Какое время, какое время! Дивен Господь в делах Своих! Но я о роли военного корреспондента даже и не думал ни минуты. Жду своего зова.

Христос с Вами. Да осенит Заступница Своим Покровом нашу Родину! Обнимаю Вас. Е<лена> И<вановнвна> кланяется. Здорова ли О<льга> Ф<едоровна>? Ей привет.

509.     М.К.Морозова — Е.Н.Трубецкому[1567]

/? 08.1914. Москва - Бегичево,

<…> Я думаю отдать низ нашего дома для бедных детей ушедших солдат и для раненых, если они будут привозиться в Москву[1568] <…>

510.     Е.Н.Трубецкой — М.К.Морозовой[1569] [? 08.1914. Бегичево — Михайловское]

<…> Сейчас написал и отправляю в "Русские Ведомости" вылившуюся у меня статью — "Борьба двух миров"[1570]. За последнее время я получил два письма от незнакомых мне евреев, которые в очень трогательных выражениях призывают меня, под впечатлением моих польских статей, сказать доброе слово о еврейском народе. Все это я делаю, между прочим, в только что написанной статье[1571].

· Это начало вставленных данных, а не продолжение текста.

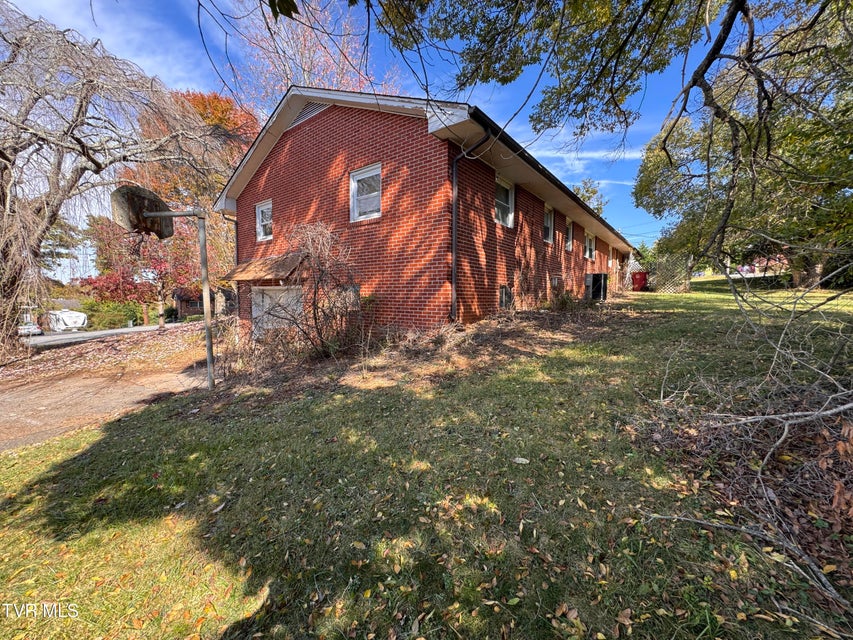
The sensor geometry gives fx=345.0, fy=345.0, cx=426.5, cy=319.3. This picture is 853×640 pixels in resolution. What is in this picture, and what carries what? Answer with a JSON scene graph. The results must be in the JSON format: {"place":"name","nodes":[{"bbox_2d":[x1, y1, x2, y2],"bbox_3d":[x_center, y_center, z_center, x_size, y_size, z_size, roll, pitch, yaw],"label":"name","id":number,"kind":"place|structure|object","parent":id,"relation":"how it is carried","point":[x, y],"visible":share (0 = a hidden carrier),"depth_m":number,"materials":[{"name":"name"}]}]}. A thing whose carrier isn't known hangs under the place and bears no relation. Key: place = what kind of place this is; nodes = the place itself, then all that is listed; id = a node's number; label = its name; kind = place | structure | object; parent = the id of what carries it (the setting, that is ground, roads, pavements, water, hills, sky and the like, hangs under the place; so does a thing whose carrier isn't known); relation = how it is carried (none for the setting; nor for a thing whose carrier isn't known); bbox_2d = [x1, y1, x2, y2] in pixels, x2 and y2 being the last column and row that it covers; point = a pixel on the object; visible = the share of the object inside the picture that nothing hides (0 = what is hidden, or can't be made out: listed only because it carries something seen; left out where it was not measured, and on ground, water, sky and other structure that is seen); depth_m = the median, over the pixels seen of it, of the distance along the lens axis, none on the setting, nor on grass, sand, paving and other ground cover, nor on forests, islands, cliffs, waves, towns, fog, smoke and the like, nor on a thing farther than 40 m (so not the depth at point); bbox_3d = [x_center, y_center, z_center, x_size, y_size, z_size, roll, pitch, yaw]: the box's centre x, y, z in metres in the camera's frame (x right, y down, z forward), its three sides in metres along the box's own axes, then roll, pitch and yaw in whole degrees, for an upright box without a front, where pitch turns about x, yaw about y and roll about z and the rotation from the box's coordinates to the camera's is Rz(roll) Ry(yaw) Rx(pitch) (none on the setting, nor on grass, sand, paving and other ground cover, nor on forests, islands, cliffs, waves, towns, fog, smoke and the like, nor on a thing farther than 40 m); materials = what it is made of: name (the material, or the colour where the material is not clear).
{"place":"outdoors","nodes":[
{"label":"outdoors","id":0,"kind":"place"},
{"bbox_2d":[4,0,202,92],"label":"cloud","id":1,"kind":"structure","parent":0,"point":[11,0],"materials":[{"name":"white"}]},
{"bbox_2d":[0,355,210,451],"label":"driveway","id":2,"kind":"structure","parent":0,"point":[76,384],"materials":[{"name":"brown concrete"}]},
{"bbox_2d":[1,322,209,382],"label":"leaf-covered ground","id":3,"kind":"structure","parent":0,"point":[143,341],"materials":[{"name":"brown plant"}]},
{"bbox_2d":[24,321,197,348],"label":"road","id":4,"kind":"structure","parent":0,"point":[85,334],"materials":[{"name":"grey asphalt"}]},
{"bbox_2d":[18,322,42,335],"bbox_3d":[-33.648,0.809,28.893,4.015,1.249,1.683,4,7,36],"label":"car","id":5,"kind":"object","parent":4,"relation":"on","point":[37,330],"visible":0.56,"depth_m":28.17,"materials":[{"name":"white metal"}]},
{"bbox_2d":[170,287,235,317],"label":"distant house","id":6,"kind":"structure","parent":0,"point":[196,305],"materials":[{"name":"brick"}]},
{"bbox_2d":[0,0,739,259],"label":"sky","id":7,"kind":"structure","parent":0,"point":[592,201],"materials":[{"name":"blue"}]},
{"bbox_2d":[212,85,635,339],"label":"brick house","id":8,"kind":"structure","parent":0,"point":[299,135],"depth_m":7.90,"materials":[{"name":"red brick"}]},
{"bbox_2d":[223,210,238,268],"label":"downspout","id":9,"kind":"object","parent":8,"relation":"attached to","point":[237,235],"visible":0.41,"depth_m":11.15,"materials":[{"name":"brown metal"}]},
{"bbox_2d":[222,252,305,281],"bbox_3d":[-4.124,-1.354,9.160,2.929,0.748,1.346,4,7,36],"label":"awning","id":10,"kind":"object","parent":8,"relation":"attached to","point":[246,268],"visible":0.75,"depth_m":8.72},
{"bbox_2d":[255,200,273,240],"bbox_3d":[-4.718,-2.926,10.223,0.898,1.274,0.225,4,7,36],"label":"window","id":11,"kind":"structure","parent":8,"relation":"in","point":[258,212],"depth_m":10.34,"materials":[{"name":"white"}]},
{"bbox_2d":[251,285,303,334],"bbox_3d":[-4.158,0.051,9.762,2.688,2.136,0.176,4,7,36],"label":"garage door","id":12,"kind":"structure","parent":8,"relation":"in","point":[267,302],"depth_m":9.62,"materials":[{"name":"white paint"}]},
{"bbox_2d":[289,101,328,127],"bbox_3d":[-2.895,-5.093,8.511,1.311,0.548,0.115,4,7,36],"label":"gable vent","id":13,"kind":"object","parent":8,"relation":"in","point":[309,113],"visible":0.39,"depth_m":8.50,"materials":[{"name":"metal"}]},
{"bbox_2d":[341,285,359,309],"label":"basement window","id":14,"kind":"structure","parent":8,"relation":"in","point":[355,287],"depth_m":7.80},
{"bbox_2d":[349,164,381,220],"bbox_3d":[-1.320,-2.834,7.747,0.904,1.263,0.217,4,7,36],"label":"window","id":15,"kind":"structure","parent":8,"relation":"in","point":[357,208],"depth_m":7.81,"materials":[{"name":"white"}]},
{"bbox_2d":[450,126,490,322],"bbox_3d":[0.819,-1.757,6.885,0.797,4.100,0.459,4,7,36],"label":"downspout","id":16,"kind":"object","parent":8,"relation":"attached to","point":[456,160],"visible":0.95,"depth_m":7.04,"materials":[{"name":"metal"}]},
{"bbox_2d":[494,176,514,227],"bbox_3d":[1.866,-3.009,8.871,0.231,1.359,1.209,4,7,36],"label":"window","id":17,"kind":"structure","parent":8,"relation":"in","point":[502,203],"depth_m":9.09,"materials":[{"name":"white glass"}]},
{"bbox_2d":[499,285,512,308],"bbox_3d":[2.041,-0.571,8.990,0.101,0.775,0.787,4,7,36],"label":"basement window","id":18,"kind":"structure","parent":8,"relation":"in","point":[505,294],"depth_m":8.96,"materials":[{"name":"black glass"}]},
{"bbox_2d":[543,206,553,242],"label":"window","id":19,"kind":"structure","parent":8,"relation":"in","point":[548,221],"depth_m":12.04,"materials":[{"name":"white"}]},
{"bbox_2d":[550,275,561,294],"bbox_3d":[4.514,-1.205,12.282,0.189,0.830,1.038,4,7,36],"label":"basement window","id":20,"kind":"structure","parent":8,"relation":"in","point":[555,282],"depth_m":12.26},
{"bbox_2d":[565,220,573,250],"bbox_3d":[5.513,-3.335,13.762,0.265,1.316,1.197,4,7,36],"label":"window","id":21,"kind":"structure","parent":8,"relation":"in","point":[569,230],"depth_m":14.07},
{"bbox_2d":[584,231,594,259],"bbox_3d":[7.367,-3.376,15.828,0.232,1.387,1.485,4,7,36],"label":"window","id":22,"kind":"structure","parent":8,"relation":"in","point":[588,246],"depth_m":16.03,"materials":[{"name":"white"}]},
{"bbox_2d":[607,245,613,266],"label":"window","id":23,"kind":"structure","parent":8,"relation":"in","point":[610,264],"depth_m":19.33,"materials":[{"name":"white"}]},
{"bbox_2d":[0,277,852,639],"label":"lawn","id":24,"kind":"structure","parent":0,"point":[758,619],"materials":[{"name":"green plant"}]},
{"bbox_2d":[0,3,227,361],"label":"bare tree","id":25,"kind":"object","parent":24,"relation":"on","point":[9,165],"visible":0.99,"depth_m":8.70,"materials":[{"name":"brown plant"}]},
{"bbox_2d":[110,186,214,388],"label":"basketball hoop","id":26,"kind":"object","parent":24,"relation":"on","point":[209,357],"visible":0.97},
{"bbox_2d":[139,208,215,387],"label":"basketball pole","id":27,"kind":"object","parent":24,"relation":"on","point":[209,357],"visible":0.94,"depth_m":5.63,"materials":[{"name":"metal"}]},
{"bbox_2d":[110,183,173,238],"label":"basketball backboard","id":28,"kind":"object","parent":27,"relation":"attached to","point":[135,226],"visible":0.86,"depth_m":5.23,"materials":[{"name":"wood"}]},
{"bbox_2d":[260,221,363,361],"bbox_3d":[-2.134,-0.527,6.778,2.465,2.972,2.397,4,7,36],"label":"bare shrub","id":29,"kind":"object","parent":24,"relation":"on","point":[315,293],"visible":0.95,"depth_m":6.64,"materials":[{"name":"brown plant"}]},
{"bbox_2d":[513,456,528,463],"bbox_3d":[0.769,1.145,2.829,0.130,0.030,0.112,1,6,14],"label":"leaf","id":30,"kind":"object","parent":24,"relation":"on","point":[523,459],"visible":0.98,"depth_m":2.81,"materials":[{"name":"white"}]},
{"bbox_2d":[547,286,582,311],"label":"shrub","id":31,"kind":"object","parent":24,"relation":"on","point":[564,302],"visible":0.85,"depth_m":10.58,"materials":[{"name":"green plant"}]},
{"bbox_2d":[585,273,607,300],"bbox_3d":[6.943,-1.316,14.332,0.720,1.211,1.056,4,7,36],"label":"air conditioner","id":32,"kind":"object","parent":24,"relation":"on","point":[592,289],"visible":0.86,"depth_m":14.00,"materials":[{"name":"black metal"}]},
{"bbox_2d":[352,0,852,302],"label":"overhanging tree","id":33,"kind":"object","parent":24,"relation":"on","point":[709,63],"visible":0.99,"depth_m":4.48,"materials":[{"name":"plant"}]},
{"bbox_2d":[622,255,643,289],"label":"lattice panel","id":34,"kind":"object","parent":24,"relation":"on","point":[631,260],"visible":0.64,"depth_m":21.40,"materials":[{"name":"white"}]},
{"bbox_2d":[631,271,647,290],"bbox_3d":[13.165,-2.382,21.536,0.929,1.229,0.859,4,7,36],"label":"red bin","id":35,"kind":"object","parent":24,"relation":"on","point":[643,278],"visible":0.87,"depth_m":21.19,"materials":[{"name":"red plastic"}]},
{"bbox_2d":[649,255,690,292],"bbox_3d":[13.294,-2.467,19.020,1.721,2.330,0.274,4,7,36],"label":"lattice fence","id":36,"kind":"object","parent":24,"relation":"on","point":[687,280],"visible":0.8,"depth_m":18.88,"materials":[{"name":"beige wood"}]},
{"bbox_2d":[632,2,852,287],"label":"tree","id":37,"kind":"object","parent":24,"relation":"on","point":[800,266],"visible":0.88,"depth_m":10.36,"materials":[{"name":"plant"}]},
{"bbox_2d":[635,287,852,609],"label":"brush pile","id":38,"kind":"object","parent":24,"relation":"on","point":[786,429],"visible":0.97,"depth_m":2.44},
{"bbox_2d":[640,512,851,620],"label":"fallen branch","id":39,"kind":"object","parent":24,"relation":"on","point":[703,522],"visible":0.99,"depth_m":1.83,"materials":[{"name":"grey wood"}]},
{"bbox_2d":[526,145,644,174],"label":"cloud","id":40,"kind":"structure","parent":0,"point":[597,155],"materials":[{"name":"white"}]},
{"label":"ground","id":41,"kind":"structure","parent":0},
{"bbox_2d":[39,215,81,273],"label":"tree","id":42,"kind":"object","parent":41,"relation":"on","point":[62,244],"visible":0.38,"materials":[{"name":"green plant"}]},
{"bbox_2d":[46,309,87,331],"bbox_3d":[-34.461,0.060,33.139,4.956,2.110,2.375,4,7,36],"label":"trailer","id":43,"kind":"object","parent":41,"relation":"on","point":[57,312],"visible":0.81,"depth_m":31.80,"materials":[{"name":"white"}]},
{"bbox_2d":[80,300,147,329],"bbox_3d":[-31.818,-0.362,34.673,4.016,3.344,5.257,4,7,36],"label":"hedge","id":44,"kind":"object","parent":41,"relation":"on","point":[142,318],"visible":0.61,"depth_m":33.75,"materials":[{"name":"green plant"}]},
{"bbox_2d":[82,213,199,327],"bbox_3d":[-18.529,-3.385,23.599,7.385,8.705,7.645,-4,7,-35],"label":"red tree","id":45,"kind":"object","parent":41,"relation":"on","point":[156,260],"visible":0.65,"depth_m":22.30,"materials":[{"name":"red plant"}]},
{"bbox_2d":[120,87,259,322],"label":"autumn tree","id":46,"kind":"object","parent":41,"relation":"on","point":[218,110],"visible":0.46,"depth_m":18.52,"materials":[{"name":"orange plant"}]},
{"bbox_2d":[229,0,402,110],"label":"tree","id":47,"kind":"object","parent":41,"relation":"on","point":[299,77],"visible":0.37,"depth_m":18.30,"materials":[{"name":"plant"}]},
{"bbox_2d":[571,178,608,215],"bbox_3d":[15.606,-8.498,35.950,6.855,11.841,6.956,4,7,36],"label":"tree","id":48,"kind":"object","parent":41,"relation":"on","point":[587,190],"visible":0.19,"depth_m":34.25,"materials":[{"name":"green plant"}]}
]}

Кончил корректуру перевода Яковенки[1572]. Однако только пока не могу взяться за большую мою работу: уж очень сильно мое непрекращающееся волнение, и уж очень исключительно одним я живу сейчас: Россия, сын Саша[1573], колебания между верой в нашу победу и страхом из-за неудач французов, ужас от потоков крови, которые льются как никогда от начала мира — все это как-то слилось в состояние острой тревоги <…>

511.     М.К.Морозова — Е.Н.Трубецкому[1574] [? 08.1914. Москва — Бегичево]

<…> С одной стороны я вполне разделяю твое стремление активно участвовать во всей общей грандиозной работе. Слава Богу, что ты наконец начинаешь томиться созерцательным настроением в деревне! <…> Для меня главное, чтобы ты переехал жить в Москву! Если ты хочешь ездить с санитарным поездом, то отчего же тебе не ездить! <…> Думаю я об этом потому, что вижу и знаю, что ты можешь во многом, кроме этого, быть полезен. Поедешь с поездом или еще что-нибудь будешь делать, но это не мешает думать и делать тебе твое дело, для которого приближается момент особенно огромный! Я говорю о христианской политике, не знаю, как лучше выразить! Теперь нужна напряженная работа, нужно влиять, направлять мысль и чувство! Все сейчас в таком хаосе, все перевернулось в сознании, нужна будет огромная духовная работа. Ты лучше, чем кто другой, можешь ковать железо пока горячо!